SSL (or more exactly TLS) has established itself as one of the keystones of the Web. Hardly any Web-based business activty would be impossible without it. Because of that status, it is regularly attacked. Lorie MacVittie dispells the myth that SSL is not computationally expensive in her latest post, especially in the light of the NIST guidelines being adopted by the US government starting this month.
The way in which SSL is used – the ciphers, the certificate key lengths, the scale – has a profound impact on whether or not “computationally expensive” is an accurate statement or not. And as usual, it’s not just about speed – it’s also about the costs associated with achieving that performance. It’s about efficiency, and leveraging resources in a way that enables scalability.
...
While NIST is not a standards body can require compliance or else, they can and do force government and military compliance and have shown their influence with commercial certificate authorities. All commercial certificate authorities now issue only 2048-bit keys. This increase has a huge impact on the capacity of a server to process SSL and renders completely inaccurate the statement that SSL is not computationally expensive anymore. A typical server that could support 1500 TPS using 1024-bit keys will only support 1/5 of that (around 300 TPS) when supporting modern best practices, i.e. 2048-bit keys.
NIST recommends ephemeral Diffie-Hellman - not RSA - for key exchange, and per TLS 1.0 specification, AES or 3DES-EDE-CBC, not RC4. These ciphers are much less “easy” than RC4 and they are also more computationally intense. Lori also adds that this is not the only issue to consider when architecting an SSL based system:
- Certificate Management: the more servers you have, the more certificates you need to deploy. The costs associated with management of those certificates – especially in dynamic environments – continues to rise and the possibility of missing an expiring certificate increase with the number of servers on which certificates are deployed.

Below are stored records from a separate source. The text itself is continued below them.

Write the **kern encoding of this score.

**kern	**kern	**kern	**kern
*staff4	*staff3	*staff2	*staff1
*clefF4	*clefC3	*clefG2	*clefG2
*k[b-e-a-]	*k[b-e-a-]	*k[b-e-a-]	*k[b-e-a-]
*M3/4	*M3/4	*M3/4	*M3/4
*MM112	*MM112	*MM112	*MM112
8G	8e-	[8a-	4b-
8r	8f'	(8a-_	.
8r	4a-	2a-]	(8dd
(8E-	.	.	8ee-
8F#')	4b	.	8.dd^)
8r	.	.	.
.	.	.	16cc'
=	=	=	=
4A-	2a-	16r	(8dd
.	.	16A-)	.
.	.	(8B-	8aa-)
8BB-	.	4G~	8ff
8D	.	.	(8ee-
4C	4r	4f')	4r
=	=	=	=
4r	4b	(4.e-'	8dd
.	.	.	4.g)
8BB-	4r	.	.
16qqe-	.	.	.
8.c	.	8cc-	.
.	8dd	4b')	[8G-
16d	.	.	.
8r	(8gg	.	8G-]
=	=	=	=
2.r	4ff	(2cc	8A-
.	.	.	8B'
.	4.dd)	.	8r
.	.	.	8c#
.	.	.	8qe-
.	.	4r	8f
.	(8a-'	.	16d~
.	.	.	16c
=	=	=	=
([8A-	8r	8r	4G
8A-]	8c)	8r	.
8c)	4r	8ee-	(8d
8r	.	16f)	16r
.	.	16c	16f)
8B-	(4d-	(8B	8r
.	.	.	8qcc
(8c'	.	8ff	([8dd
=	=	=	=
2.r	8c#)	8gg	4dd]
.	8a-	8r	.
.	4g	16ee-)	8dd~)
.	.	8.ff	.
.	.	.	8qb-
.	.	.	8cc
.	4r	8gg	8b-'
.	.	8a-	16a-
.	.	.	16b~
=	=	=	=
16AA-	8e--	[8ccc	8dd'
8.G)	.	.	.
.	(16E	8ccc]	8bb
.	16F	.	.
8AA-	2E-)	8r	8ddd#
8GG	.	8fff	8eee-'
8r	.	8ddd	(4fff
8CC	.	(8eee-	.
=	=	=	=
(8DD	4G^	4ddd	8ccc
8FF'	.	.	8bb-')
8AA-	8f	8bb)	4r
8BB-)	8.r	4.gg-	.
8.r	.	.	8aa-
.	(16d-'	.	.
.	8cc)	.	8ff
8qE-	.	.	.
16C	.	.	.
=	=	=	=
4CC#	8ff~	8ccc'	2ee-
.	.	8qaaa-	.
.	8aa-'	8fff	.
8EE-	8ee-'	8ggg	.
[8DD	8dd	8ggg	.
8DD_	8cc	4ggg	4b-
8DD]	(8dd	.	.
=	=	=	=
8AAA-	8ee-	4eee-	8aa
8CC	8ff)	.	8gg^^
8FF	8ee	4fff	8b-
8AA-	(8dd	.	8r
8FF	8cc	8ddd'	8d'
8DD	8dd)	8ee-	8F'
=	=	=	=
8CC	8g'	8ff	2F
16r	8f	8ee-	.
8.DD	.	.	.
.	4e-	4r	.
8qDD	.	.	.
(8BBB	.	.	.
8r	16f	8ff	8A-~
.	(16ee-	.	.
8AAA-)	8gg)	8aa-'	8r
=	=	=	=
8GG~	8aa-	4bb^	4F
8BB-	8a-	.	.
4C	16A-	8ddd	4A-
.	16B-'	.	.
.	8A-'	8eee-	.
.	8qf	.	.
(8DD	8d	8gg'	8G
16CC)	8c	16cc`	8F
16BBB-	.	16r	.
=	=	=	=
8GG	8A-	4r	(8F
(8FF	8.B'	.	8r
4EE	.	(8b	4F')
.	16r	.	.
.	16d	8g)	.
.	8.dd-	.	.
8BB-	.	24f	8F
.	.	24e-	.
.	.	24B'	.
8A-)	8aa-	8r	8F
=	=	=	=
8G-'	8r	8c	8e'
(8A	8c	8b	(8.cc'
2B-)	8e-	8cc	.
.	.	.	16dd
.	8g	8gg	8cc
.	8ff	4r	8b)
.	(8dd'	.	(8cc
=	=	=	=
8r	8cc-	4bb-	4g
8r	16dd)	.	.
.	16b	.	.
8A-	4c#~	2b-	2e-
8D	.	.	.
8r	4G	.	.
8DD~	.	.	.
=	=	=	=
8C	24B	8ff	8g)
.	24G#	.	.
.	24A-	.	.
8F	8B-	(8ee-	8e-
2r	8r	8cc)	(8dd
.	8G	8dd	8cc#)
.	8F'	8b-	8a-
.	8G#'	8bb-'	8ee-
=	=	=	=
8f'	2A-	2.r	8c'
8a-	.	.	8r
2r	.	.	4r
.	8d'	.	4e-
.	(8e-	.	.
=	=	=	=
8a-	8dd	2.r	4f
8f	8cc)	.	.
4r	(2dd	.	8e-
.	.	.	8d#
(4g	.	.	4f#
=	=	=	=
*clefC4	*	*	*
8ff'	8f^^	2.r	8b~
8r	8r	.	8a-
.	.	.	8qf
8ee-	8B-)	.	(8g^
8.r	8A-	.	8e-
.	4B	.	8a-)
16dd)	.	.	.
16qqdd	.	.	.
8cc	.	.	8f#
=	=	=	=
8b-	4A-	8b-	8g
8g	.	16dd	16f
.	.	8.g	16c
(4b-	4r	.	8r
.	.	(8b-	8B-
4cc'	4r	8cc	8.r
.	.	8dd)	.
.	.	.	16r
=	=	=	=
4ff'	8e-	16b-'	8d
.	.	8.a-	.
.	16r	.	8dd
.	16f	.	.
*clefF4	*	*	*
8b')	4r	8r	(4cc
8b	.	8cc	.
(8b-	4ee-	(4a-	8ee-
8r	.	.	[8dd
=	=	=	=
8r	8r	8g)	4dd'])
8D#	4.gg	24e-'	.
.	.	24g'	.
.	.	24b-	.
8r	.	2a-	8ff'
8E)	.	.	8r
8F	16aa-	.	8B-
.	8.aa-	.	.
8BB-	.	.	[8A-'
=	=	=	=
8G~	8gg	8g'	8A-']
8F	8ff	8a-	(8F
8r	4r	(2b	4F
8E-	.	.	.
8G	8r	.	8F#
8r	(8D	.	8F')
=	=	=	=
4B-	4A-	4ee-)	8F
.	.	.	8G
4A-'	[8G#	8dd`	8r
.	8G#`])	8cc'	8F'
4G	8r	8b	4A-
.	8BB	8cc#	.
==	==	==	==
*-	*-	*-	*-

- Certificate/Security protection : the sensitive nature of keys and certificates and regulatory compliance issues may require hardware-based storage and management of those keys regardless of where they are deployed
- Loss of Visibility/Security/Agility: Encrypted traffic cannot be evaluated or scanned threats or routed based on content by any upstream device.
Not to mention the difficulty of using SSL in virtualized environments.
She warns that a purely technical approach to the deployment of SSL could severely impact the ability of an organization to support and align itself with the business.
While SSL is now deployed in areas that were once unimaginable, are we about to see major changes in Web protocol security and a segmentation by security levels which could impact interoperability?